_TEXTAUSSCHNITT_.
Nun liegen die Zahlen und Namen auf dem Tisch. Die Deutschen haben sich einen neuen Bundestag gewählt. In vielen Kommentaren heisst es, eine „Zeitenwende“ habe stattgefunden. Ist das wirklich der Fall?
Richtig ist, es war die erste Wahl nach vier Legislaturperioden, bei der Angela Merkel – die Bundeskanzlerin – nicht mehr auf den Stimmzetteln angekreuzt werden konnte. Und das Ergebnis bestätigt die These, dass in allererster Linie sie als Person für die Erfolge der CDU/CSU in den vergangenen 16 Jahren verantwortlich war.
Jetzt ist die Partei mit Armin Laschet als neuem Spitzenmann dramatisch geschrumpft. Triumphieren konnte (wenn auch nur mit hauchdünnem Vorsprung) die SPD. Um genau zu sein – es war der bisherige Bundesfinanzminister Olaf Scholz und gewiss nicht die Partei, denen das, noch vor wenigen Wochen unvorstellbare, Ergebnis zu verdanken war.
Buhlen um Grüne und FDP
Scholz also hat bei dieser Bundestagswahl gesiegt, wenn man nur die Zahlen gewichtet. Aber damit hat er lange noch nicht gewonnen. Denn jetzt wird es erst richtig losgehen. Mit dem Zusammenschmieden der künftigen Regierung nämlich.

_GEZEIGTES MATERIAL_.
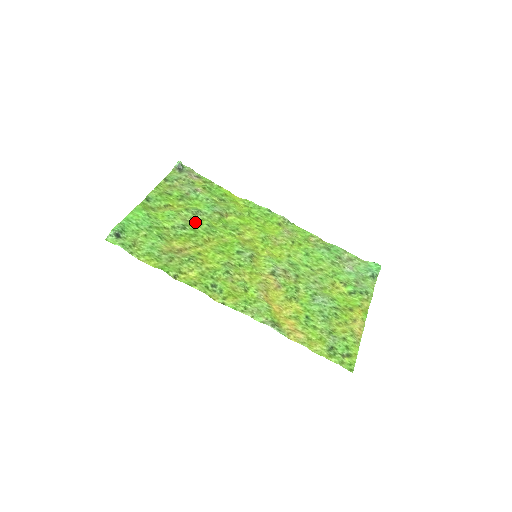
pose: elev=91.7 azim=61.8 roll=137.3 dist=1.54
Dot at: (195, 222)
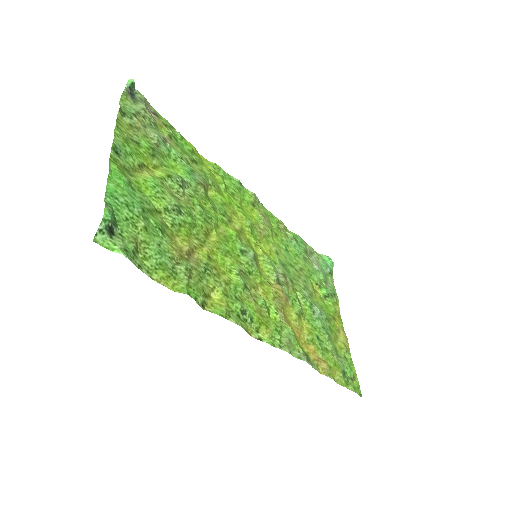
Dot at: (185, 200)
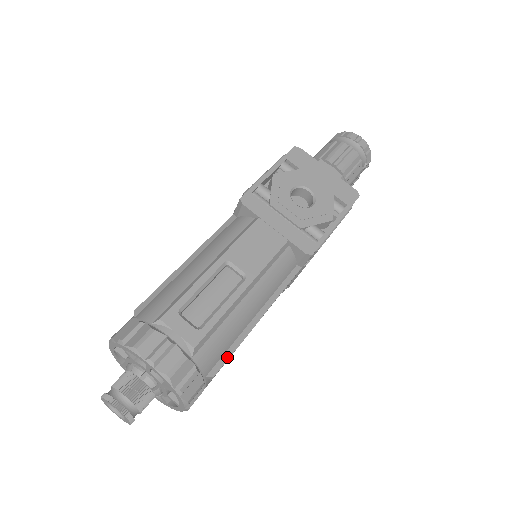
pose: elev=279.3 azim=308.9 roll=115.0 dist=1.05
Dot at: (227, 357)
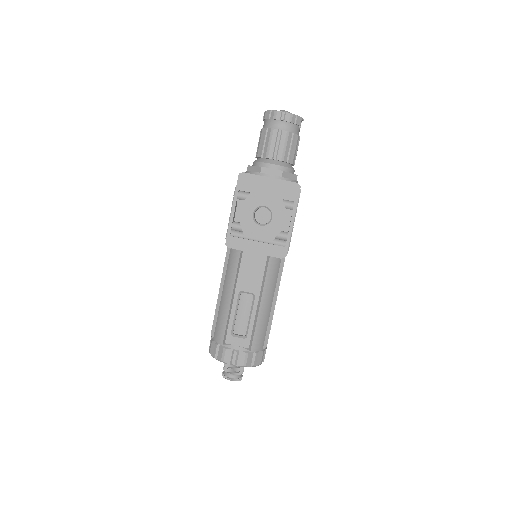
Dot at: (268, 334)
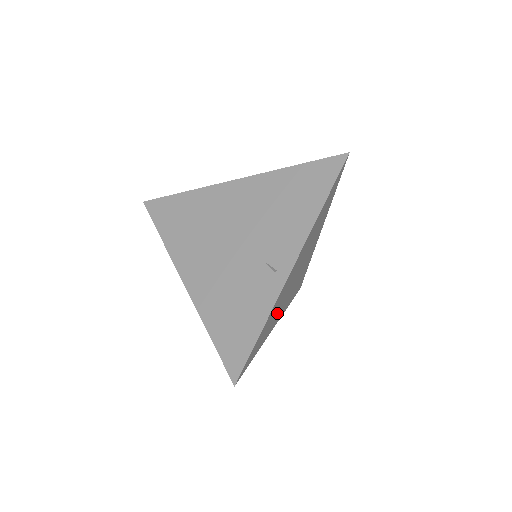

_AUFGABEN_.
- A) Zähle alle Personen auf, die der Text zur Bundestagswahl mit Namen nennt.
- B) Schreib den Text zur Bundestagswahl nach seinem letzten Satz weiter.

_LÖSUNGEN_.
- A) Angela Merkel, Armin Laschet, Olaf Scholz

- B)
Die beiden Haupt-Konkurrenten, Olaf Scholz und Armin Laschet, trennen lediglich 1,7 Prozentpunkte. Und das ermöglicht es dem Unterlegenen, theoretisch und rechnerisch ebenfalls eine Parlamentsmehrheit hinter sich zu scharen. Skurril an dieser Situation ist freilich, dass alle zwei Möchtegern-Regierungschefs um genau dieselben Majoritätsbeschaffer buhlen – um die Grünen und um die Freien Demokraten. Allerdings steht Laschet, der bisher fraglos ziemlich erfolgreiche Ministerpräsident von Nordrhein-Westfalen als grösstem deutschen Bundesland, unter besonderem Druck. Sollte er es nicht schaffen, Scholz und die SPD beim Kampf um den Einzug in das Berliner Kanzleramt doch noch auszustechen, wäre damit eher über kurz als über lang das Ende seiner politischen Karriere eingeläutet.
Aber wäre das schon eine Zeitenwende? Diese Bundestagswahl vom 26. September 2021 bedeutet auf jeden Fall eine Niederlage in historischen Dimensionen für die Partei, die in Deutschland seit Kriegsende am längsten und häufigsten die Regierungen stellte – die CDU/CSU. Sie verlor am vergangenen Sonntag mehr als fünf Millionen Stimmen. Ein Vergleich mit dem Urnengang vor vier Jahren zeigt das Ausmass des Fiaskos. Von den damals 15,3 Millionen „Merkel-Wählern“ blieb dieses Mal nur etwas mehr als die Hälfte (7,8 Millionen) den christdemokratischen und -sozialen Parteien treu. Unterm Strich verloren Armin Laschet und die Union rund drei Millionen Unterstützer vor allem an SPD, Grüne und FDP.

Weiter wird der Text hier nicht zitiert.